# ma però



## lidia1201

Antis said:


> Spesso i bambini dicono "ma però".
> In italiano è scorretto raddoppiare la preposizione che introduce un'avversativa. Antis



Non lo sapevo. C'è anche nella poesia Rio Bo di Aldo Palazzeschi:
"...Microscopico paese, è vero,
paese da nulla, ma però,
c'è sempre da sopra una stella..."


----------



## Antis

lidia1201 said:


> Non lo sapevo. C'è anche nella poesia Rio Bo di Aldo Palazzeschi:
> "...Microscopico paese, è vero,
> paese da nulla, ma però,
> c'è sempre da sopra una stella..."




Temo sia una licenza poetica, infatti.
Tra l'altro essendo un errore tipico dei bambini,
nella poesia secondo me si usa proprio per
evocare un linguaggio familiare e infantile.

A me secca un po' che "ma però" sia scorretto,
infatti mi piace molto e secondo me il raddoppio
rafforza il significato.


----------



## lidia1201

Antis said:


> A me secca un po' che "ma però" sia scorretto,
> infatti mi piace molto e secondo me il raddoppio
> rafforza il significato.



Sono d'accordo con te


----------



## sabrinita85

A me, sinceramente, _fa male_ l'orecchio quando sento "ma però"... si sente che è forzato e non è fluido.
E' la stessa cosa di "ma bensì".


----------



## moodywop

Antis said:


> A me secca un po' che "ma però" sia scorretto,
> infatti mi piace molto e secondo me il raddoppio
> rafforza il significato.


 


			
				lidia1201 said:
			
		

> Sono d'accordo con te


 
Antis e Lidia

In questo caso vi farà molto piacere sapere che la Crusca concorda: link

*Per chiarezza si può subito anticipare che l’incontro delle due congiunzioni ma però (e di ma bensì) non è da condannare, a dispetto di quanto sostenuto da una certa tradizione grammaticale e spesso dall’educazione scolastica.*

esempi illustri dal Tasso (_La Gerusalemme Liberata_: “sì che ne pesta al tolosan la faccia, | ma però nulla sbigottisce”) all’Alfieri (_Del principe e delle lettere_: “egli può giustamente riputarsi qualche cosa più; ma però ancora minore dello scrittore ch’egli ha fra le mani”) al Manzoni (_I promessi sposi_: “Non era un conto che richiedesse una grande aritmetica; ma però c’era abbondantemente da fare una mangiatina”).

Record di elementi e coordinate:
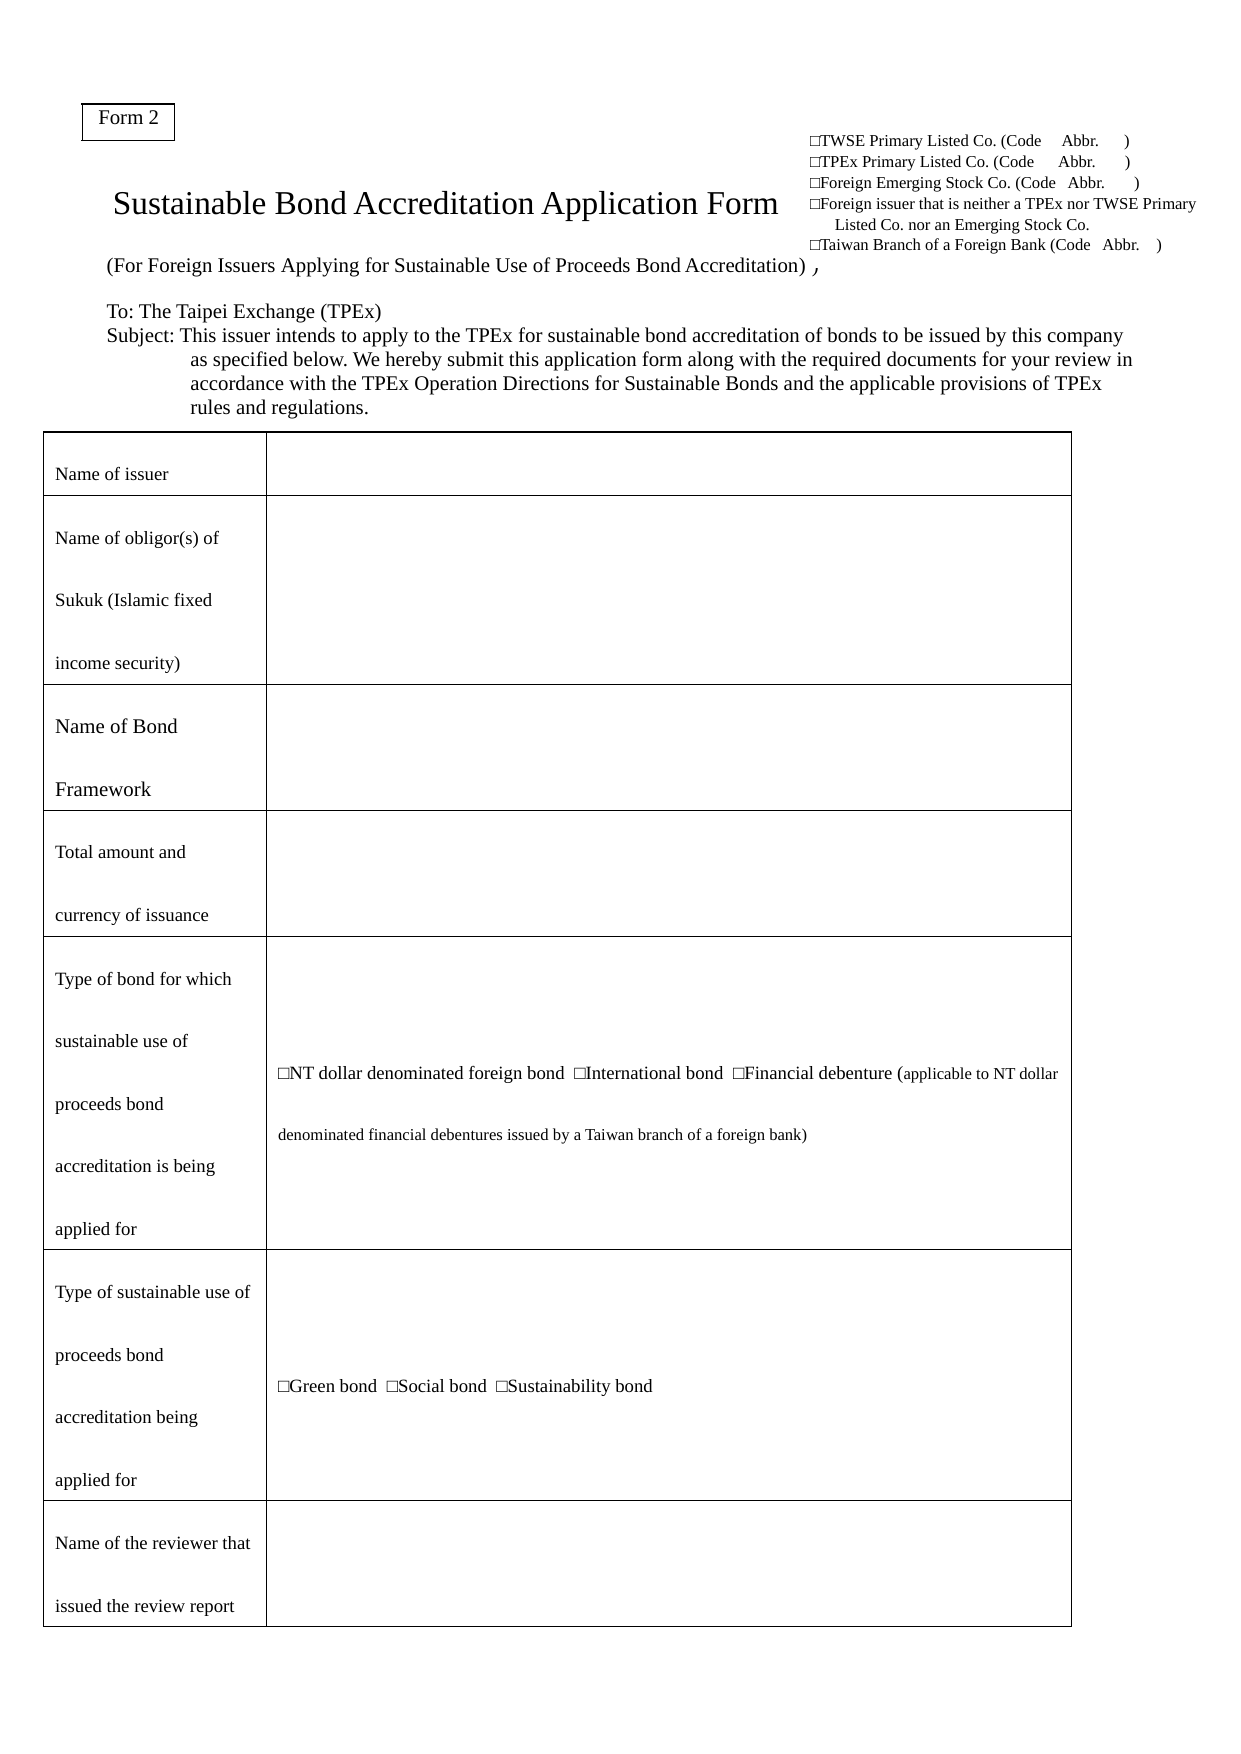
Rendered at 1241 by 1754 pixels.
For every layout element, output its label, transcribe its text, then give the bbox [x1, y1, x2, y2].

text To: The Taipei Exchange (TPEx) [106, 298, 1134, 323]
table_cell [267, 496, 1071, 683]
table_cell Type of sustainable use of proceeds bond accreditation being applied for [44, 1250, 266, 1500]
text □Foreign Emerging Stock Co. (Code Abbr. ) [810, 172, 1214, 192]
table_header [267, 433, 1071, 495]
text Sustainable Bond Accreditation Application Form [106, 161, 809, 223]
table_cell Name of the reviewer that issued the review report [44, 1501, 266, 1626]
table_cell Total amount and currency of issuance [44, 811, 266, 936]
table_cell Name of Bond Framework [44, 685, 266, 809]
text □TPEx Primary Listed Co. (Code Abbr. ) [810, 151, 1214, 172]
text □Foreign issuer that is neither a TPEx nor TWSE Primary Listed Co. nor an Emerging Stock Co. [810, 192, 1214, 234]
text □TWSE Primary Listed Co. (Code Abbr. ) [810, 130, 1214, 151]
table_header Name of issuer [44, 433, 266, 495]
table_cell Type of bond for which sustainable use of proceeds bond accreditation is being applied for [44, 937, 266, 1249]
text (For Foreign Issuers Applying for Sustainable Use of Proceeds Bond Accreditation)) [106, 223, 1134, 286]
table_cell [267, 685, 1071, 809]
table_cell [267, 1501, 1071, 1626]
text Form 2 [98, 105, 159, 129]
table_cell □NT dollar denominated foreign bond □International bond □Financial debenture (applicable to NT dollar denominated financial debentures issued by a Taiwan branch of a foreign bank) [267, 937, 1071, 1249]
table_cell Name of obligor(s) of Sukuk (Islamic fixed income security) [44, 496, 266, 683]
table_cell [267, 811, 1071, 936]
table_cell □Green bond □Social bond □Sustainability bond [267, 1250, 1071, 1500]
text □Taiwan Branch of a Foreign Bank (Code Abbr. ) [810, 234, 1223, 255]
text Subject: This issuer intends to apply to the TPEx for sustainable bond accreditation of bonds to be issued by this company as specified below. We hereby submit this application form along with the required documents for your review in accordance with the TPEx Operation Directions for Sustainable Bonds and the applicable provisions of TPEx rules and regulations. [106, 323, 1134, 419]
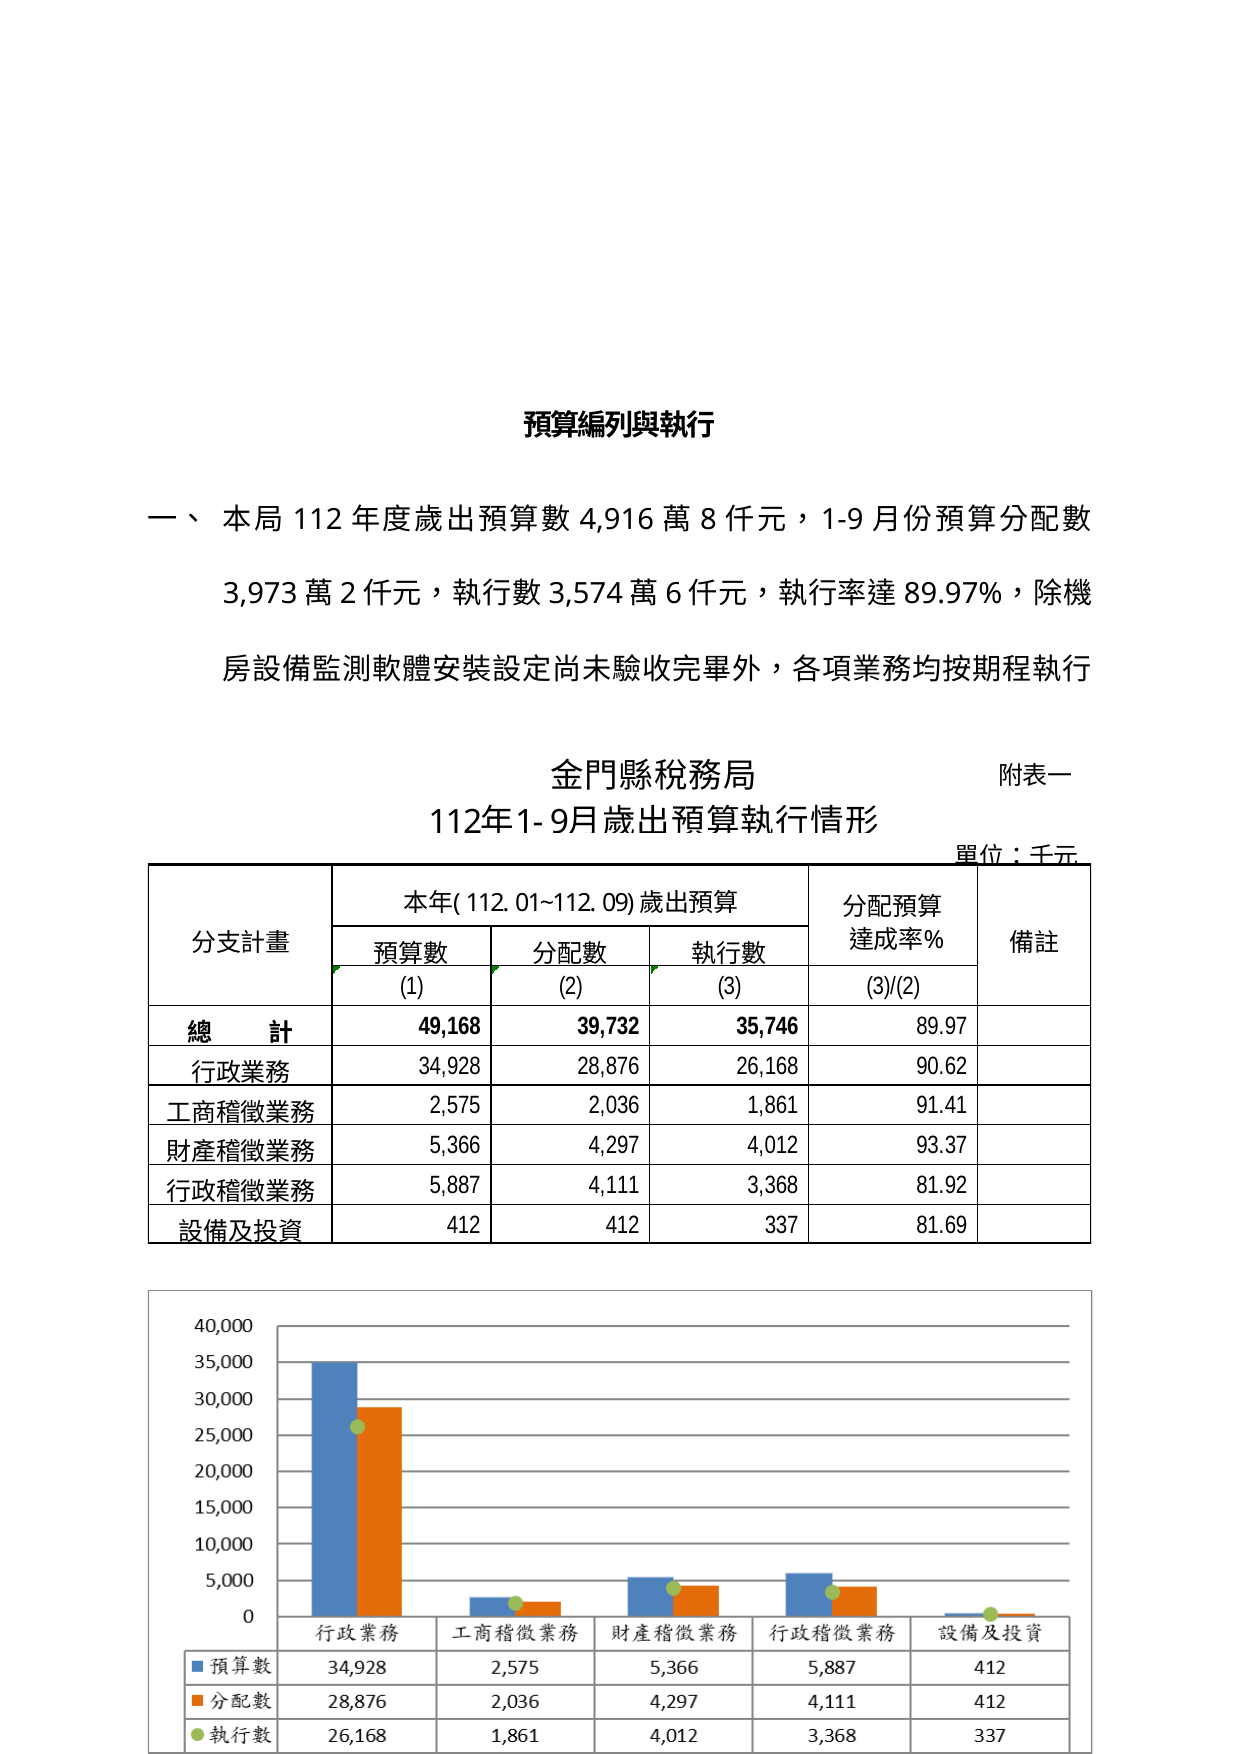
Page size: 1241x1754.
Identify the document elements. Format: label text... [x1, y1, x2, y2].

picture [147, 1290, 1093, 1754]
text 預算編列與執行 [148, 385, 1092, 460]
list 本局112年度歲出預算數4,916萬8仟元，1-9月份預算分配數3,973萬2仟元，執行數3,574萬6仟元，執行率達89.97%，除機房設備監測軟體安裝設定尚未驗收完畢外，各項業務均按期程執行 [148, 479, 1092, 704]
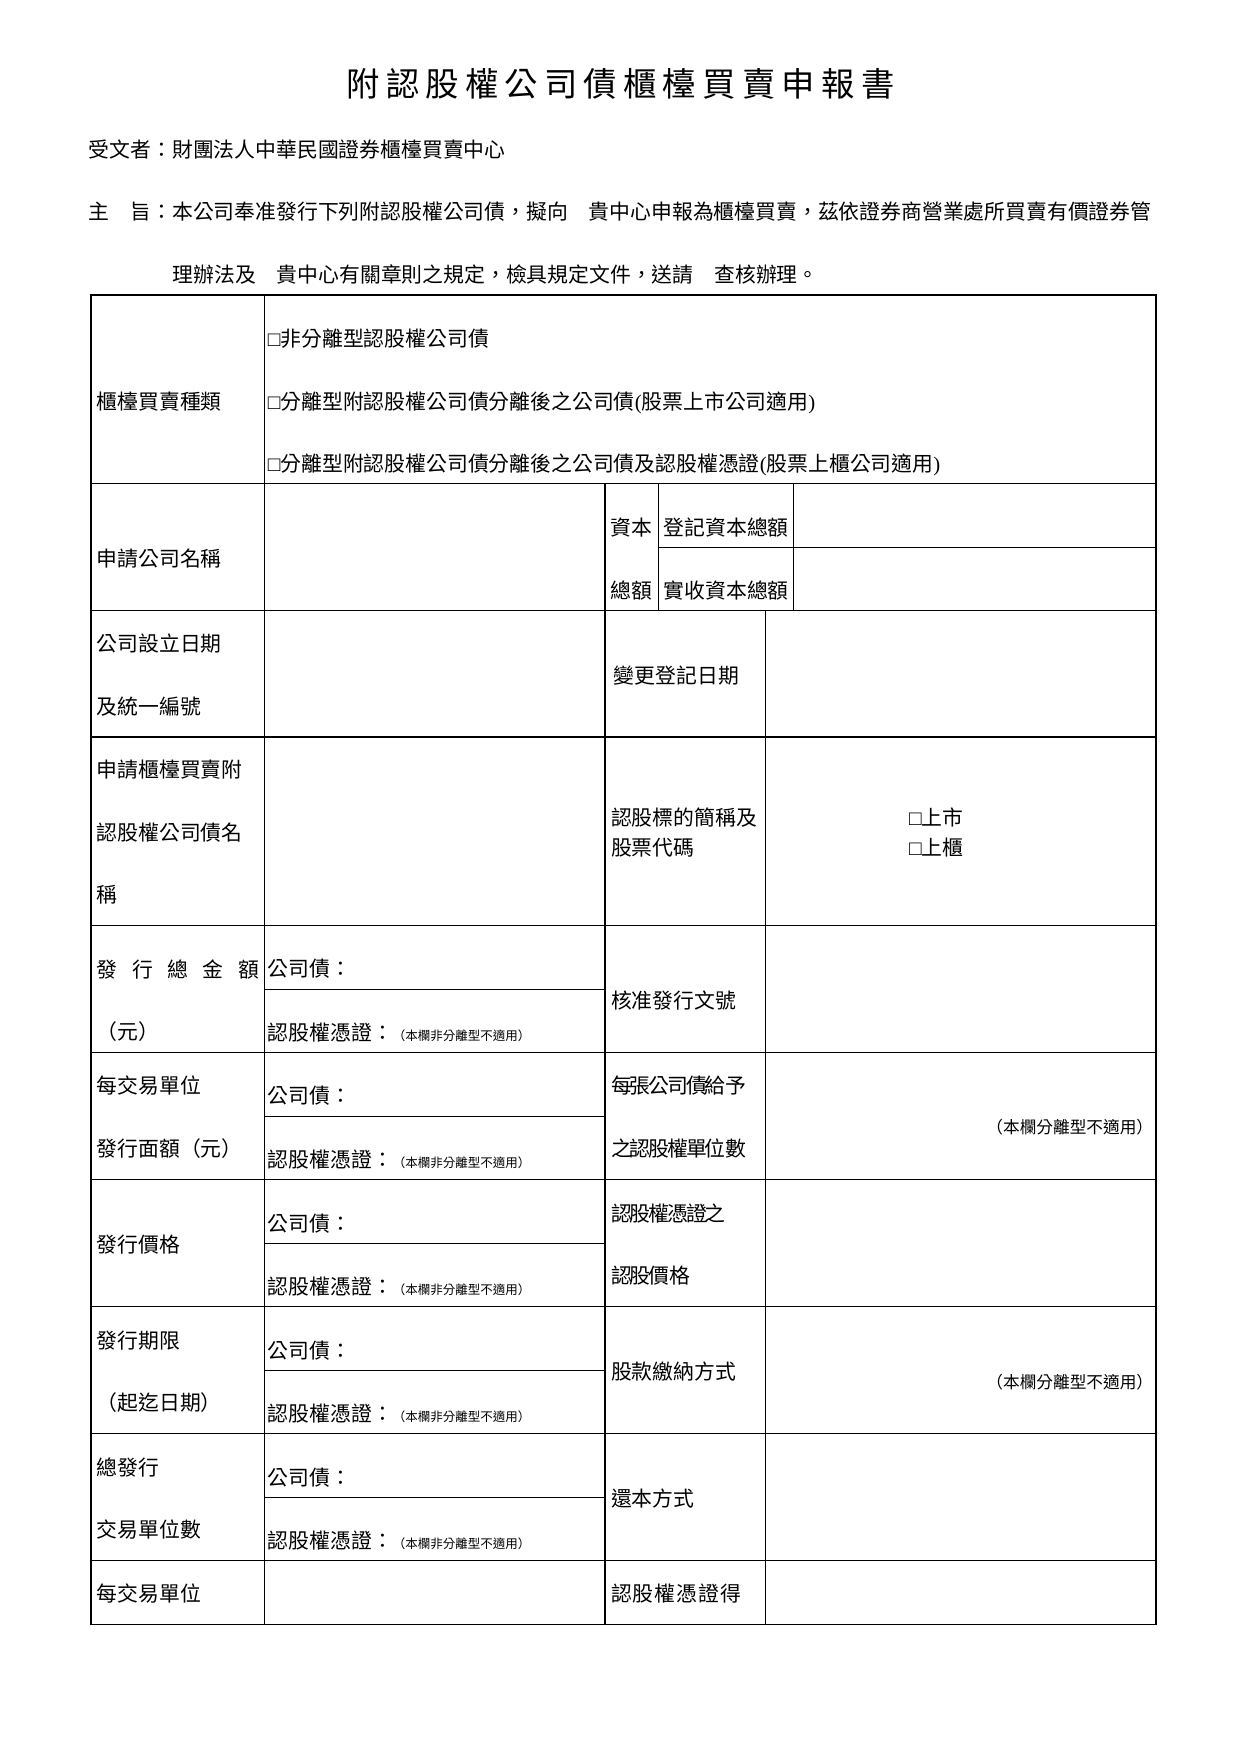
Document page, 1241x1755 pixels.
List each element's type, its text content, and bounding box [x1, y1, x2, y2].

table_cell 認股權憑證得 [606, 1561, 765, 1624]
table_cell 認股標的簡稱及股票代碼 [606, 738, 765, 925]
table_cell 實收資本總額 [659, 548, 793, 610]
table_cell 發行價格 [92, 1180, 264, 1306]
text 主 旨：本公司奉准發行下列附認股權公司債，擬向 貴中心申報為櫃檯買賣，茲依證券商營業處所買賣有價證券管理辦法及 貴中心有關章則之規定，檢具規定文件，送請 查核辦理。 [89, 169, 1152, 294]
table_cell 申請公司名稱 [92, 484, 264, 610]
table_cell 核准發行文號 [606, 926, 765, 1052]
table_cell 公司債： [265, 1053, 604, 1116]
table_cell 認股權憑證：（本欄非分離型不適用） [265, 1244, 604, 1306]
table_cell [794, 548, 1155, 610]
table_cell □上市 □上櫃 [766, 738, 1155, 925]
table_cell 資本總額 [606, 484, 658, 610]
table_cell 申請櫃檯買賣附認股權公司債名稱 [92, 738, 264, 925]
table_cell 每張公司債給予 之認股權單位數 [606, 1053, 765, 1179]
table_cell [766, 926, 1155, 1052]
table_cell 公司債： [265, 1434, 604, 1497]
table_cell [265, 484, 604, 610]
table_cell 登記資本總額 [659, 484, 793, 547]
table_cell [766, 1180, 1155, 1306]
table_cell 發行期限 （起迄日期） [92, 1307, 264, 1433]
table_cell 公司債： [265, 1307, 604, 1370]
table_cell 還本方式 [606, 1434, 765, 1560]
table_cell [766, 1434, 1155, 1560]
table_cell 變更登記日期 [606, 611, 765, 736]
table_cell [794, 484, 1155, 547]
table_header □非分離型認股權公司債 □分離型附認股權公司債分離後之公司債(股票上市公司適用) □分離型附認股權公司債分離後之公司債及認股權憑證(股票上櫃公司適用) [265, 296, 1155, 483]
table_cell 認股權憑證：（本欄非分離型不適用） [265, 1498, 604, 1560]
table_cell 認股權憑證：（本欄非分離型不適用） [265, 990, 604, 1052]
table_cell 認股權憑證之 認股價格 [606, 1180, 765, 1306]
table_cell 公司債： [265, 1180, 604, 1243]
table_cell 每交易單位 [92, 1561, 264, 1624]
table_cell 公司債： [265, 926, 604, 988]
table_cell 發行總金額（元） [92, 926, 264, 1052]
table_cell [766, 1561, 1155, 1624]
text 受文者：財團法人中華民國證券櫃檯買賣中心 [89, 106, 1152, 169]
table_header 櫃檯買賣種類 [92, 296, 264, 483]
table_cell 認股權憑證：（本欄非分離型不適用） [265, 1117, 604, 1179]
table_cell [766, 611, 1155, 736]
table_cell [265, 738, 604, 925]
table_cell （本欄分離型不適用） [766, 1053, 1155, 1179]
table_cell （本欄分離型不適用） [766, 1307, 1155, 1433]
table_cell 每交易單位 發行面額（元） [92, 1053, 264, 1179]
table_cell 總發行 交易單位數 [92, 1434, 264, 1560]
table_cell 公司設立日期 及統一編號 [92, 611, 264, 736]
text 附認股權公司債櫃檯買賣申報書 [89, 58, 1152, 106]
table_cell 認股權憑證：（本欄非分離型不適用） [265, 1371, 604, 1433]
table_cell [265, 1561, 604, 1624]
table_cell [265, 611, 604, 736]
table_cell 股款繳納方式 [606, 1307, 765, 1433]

[Consegna] Continua la discussione sull'uso di «ma però», riprendendo subito dopo l'ultima frase riportata.

[Risultato]
Ma perché tanti nostri insegnanti (leggi: i miei colleghi) sono così ottusi e ignoranti? Leggono solo l'italiano bizantino, da azzeccagarbugli delle circolari ministeriali?


----------



## Antis

Sabrinita...
per una volta che l'Accademia della Crusca dimostra
un po' di apertura mentale... 
(è quella ben nota istituzione a cui non stava bene neanche Dante...)

Qundi grazie della notizia sul "ma però" moodywop!


----------



## claudine2006

Sarà l'abitudine, ma quando sento qualcuno dire "ma però" mi vengono i brividi. Non vedo la necessità di dover rafforzare tanto il concetto al punto da dover usare allo stesso tempo il ma ed il però.


----------



## Paulfromitaly

Posso accettare *ma però * usato dai minori di 10 anni, usato da un anziano che per sua sfortuna abbandonò la scuola dopo la terza elementare, usato dai calciatori e delle loro bellissime ed intelligentissime fidanzate/vallette (irrecuperabili..) e da un poeta che utilizza tale espressione con consapevolezza.
Tutti gli altri fanno una pessima figura..


----------



## MAVERIK

Da noi è comunemente usato !


----------



## claudine2006

MAVERIK said:


> Da noi è comunemente usato !


In molti dialetti, a quanto ne so, si usa. Comunque, come ha scritto Paul, è uno degli errori più frequenti tra i bambini e la gente che, per circostanze varie, non ha potuto completare la scuola dell'obbligo.


----------



## Lu_international

Sinceramente, è da anni che non vado in italia però conosco a varie persone che usano propio "ma però" ed è orribile! ogni volta che lo sento mi viene voglia di urlarle, sopratutto un amico mio di 15 anni...ma scusa, cos'insegnano adesso a scuola? va bene che si usi in certi dialetti, e magari fra qualche anno sarà una frase molto ripetuta ma per ora non è per niente carina.


----------



## Broca's Area

Ma però a me non mi sembra che _ma però_ sia un errore, anzi a me non mi suona neanche tanto male. Forse a qualcuno gli sembrerà un'espressione in sé stessa illogica.

Per il resto rimando all'ottimo intervento di moodywop, che condivido pienamente.


----------



## Paulfromitaly

MAVERIK said:


> Da noi è comunemente usato !



I Bresciani (e quindi anche il sottoscritto quando si esprime in parole sciolte) dicono spesso *siediti in parte a me* invece del corretto *siediti di fianco a me*: non  per questo io non lo ritengo un errore..

P.S. Non saremo mai tutti d'accordo su questo argomento così come sulla questione indicativo-congiuntivo: io non sono così intransigente e arrogante dal guidicare male chi dice _ma però_.
Diciamolo pure, con parsimonia, essendo però consapevoli che non è il massimo dello stile.(probabilmente dopo la quinta pinta di Guinness lo dico spesso anche io  )


----------



## claudine2006

Broca's Area said:


> Ma però a me non mi sembra che _ma però_ sia un errore, anzi a me non mi suona neanche tanto male. Forse a qualcuno gli sembrerà un'espressione in sé stessa illogica.
> 
> Per il resto rimando all'ottimo intervento di moodywop, che condivido pienamente.


Divertente la tua frase, se non ti dispiace la scrivo in forma corretta per coloro che studiano italiano.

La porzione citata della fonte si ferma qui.